Re: [PATCH V2] kernel/watchdog: fix spurious hard lockups

From: Don Zickus
Date: Mon Jul 17 2017 - 10:46:44 EST


On Mon, Jul 17, 2017 at 01:24:23AM +0000, Liang, Kan wrote:
> Hi Don & Thomas,
>
> Sorry for the late response. We just finished the tests for all proposed patches.
>
> There are three proposed patches so far.
> Patch 1: The patch as above which speed up the hrtimer.
> Patch 2: Thomas's first proposal.
> https://patchwork.kernel.org/patch/9803033/
> https://patchwork.kernel.org/patch/9805903/
> Patch 3: my original proposal which increase the NMI watchdog timeout by 3X
> https://patchwork.kernel.org/patch/9802053/
>
> According to our test, only patch 3 works well.
> The other two patches will hang the system eventually.
> For patch 1, the system hang after running our test case for ~1 hour.
> For patch 2, the system hang in running the overnight test.
> There is no error message shown when the system hang. So I don't know the
> root cause yet.

Hi Kan,

Thanks for the feedback. Odd that the different patches had different
results. What is more odd to me is the hang. I thought these were all
false lockups that prematurely panic'd and rebooted the box.

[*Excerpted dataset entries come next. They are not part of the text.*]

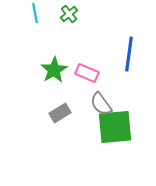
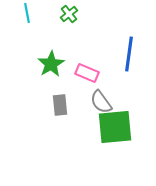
cyan line: moved 8 px left
green star: moved 3 px left, 6 px up
gray semicircle: moved 2 px up
gray rectangle: moved 8 px up; rotated 65 degrees counterclockwise
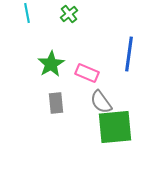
gray rectangle: moved 4 px left, 2 px up
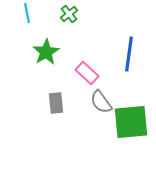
green star: moved 5 px left, 12 px up
pink rectangle: rotated 20 degrees clockwise
green square: moved 16 px right, 5 px up
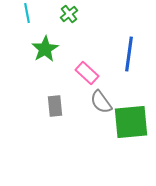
green star: moved 1 px left, 3 px up
gray rectangle: moved 1 px left, 3 px down
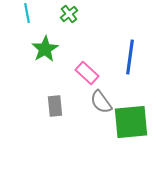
blue line: moved 1 px right, 3 px down
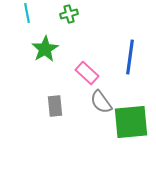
green cross: rotated 24 degrees clockwise
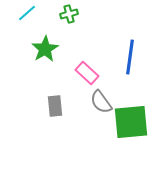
cyan line: rotated 60 degrees clockwise
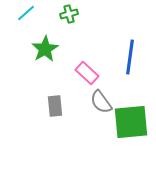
cyan line: moved 1 px left
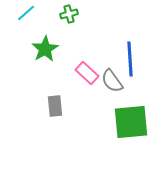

Is the machine configured to panic on hardlockup and reboot? Perhaps kdump
is enabled to store the console log for review upon reboot?

It almost implies that a hardlockup did happen but isnt' being detected
until later??
>
> BTW: We set 1 to watchdog_thresh when we did the test.
> It's believed that can speed up the failure.

Sure, you/they look for 1 second hangs instead of 10 second ones. But with
patch3 it is more like 3 seconds'ish vs 30 second'ish.

As Thomas asked, I would also be interested in the way the test works. The
hang doesn't make sense.

Cheers,
Don